Output every line of text in the listing below as a numbered list, skipping any blank lines and leaving the pictures out.

(Records from a collection)

##############################

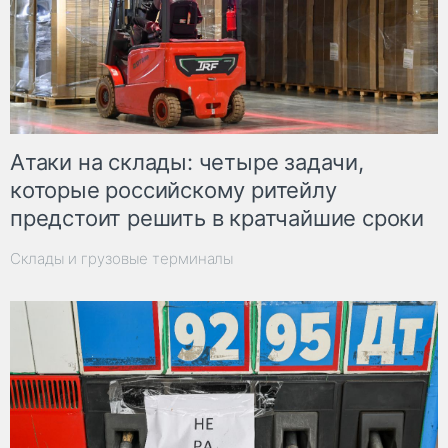
Атаки на склады: четыре задачи,
которые российскому ритейлу
предстоит решить в кратчайшие сроки
Склады и грузовые терминалы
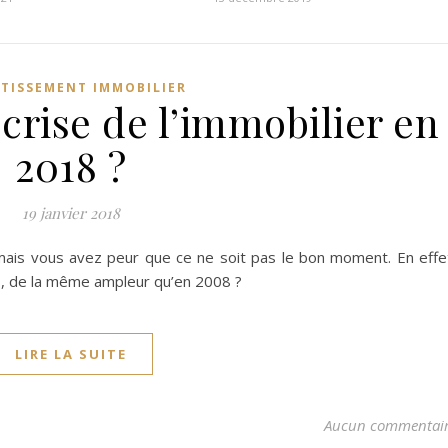
STISSEMENT IMMOBILIER
e crise de l’immobilier en
2018 ?
19 janvier 2018
 mais vous avez peur que ce ne soit pas le bon moment. En effe
18, de la même ampleur qu’en 2008 ?
LIRE LA SUITE
Aucun commentai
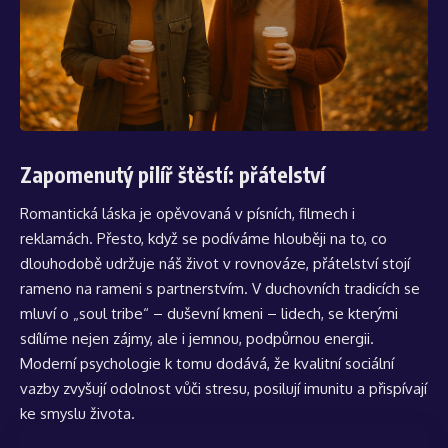
Zapomenutý pilíř štěstí: přátelství
Romantická láska je opěvovaná v písních, filmech i
reklamách. Přesto, když se podíváme hlouběji na to, co
dlouhodobě udržuje náš život v rovnováze, přátelství stojí
rameno na rameni s partnerstvím. V duchovních tradicích se
mluví o „soul tribe“ – duševní kmeni – lidech, se kterými
sdílíme nejen zájmy, ale i jemnou, podpůrnou energii.
Moderní psychologie k tomu dodává, že kvalitní sociální
vazby zvyšují odolnost vůči stresu, posilují imunitu a přispívají
ke smyslu života.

##############################

RESULT OF THE EXERCISE:
1. Атаки на склады: четыре задачи,
2. которые российскому ритейлу
3. предстоит решить в кратчайшие сроки
4. Склады и грузовые терминалы
5. STISSEMENT IMMOBILIER
6. e crise de l’immobilier en
7. 2018 ?
8. 19 janvier 2018
9.  mais vous avez peur que ce ne soit pas le bon moment. En effe
10. 18, de la même ampleur qu’en 2008 ?
11. LIRE LA SUITE
12. Aucun commentai
13. Zapomenutý pilíř štěstí: přátelství
14. Romantická láska je opěvovaná v písních, filmech i
15. reklamách. Přesto, když se podíváme hlouběji na to, co
16. dlouhodobě udržuje náš život v rovnováze, přátelství stojí
17. rameno na rameni s partnerstvím. V duchovních tradicích se
18. mluví o „soul tribe“ – duševní kmeni – lidech, se kterými
19. sdílíme nejen zájmy, ale i jemnou, podpůrnou energii.
20. Moderní psychologie k tomu dodává, že kvalitní sociální
21. vazby zvyšují odolnost vůči stresu, posilují imunitu a přispívají
22. ke smyslu života.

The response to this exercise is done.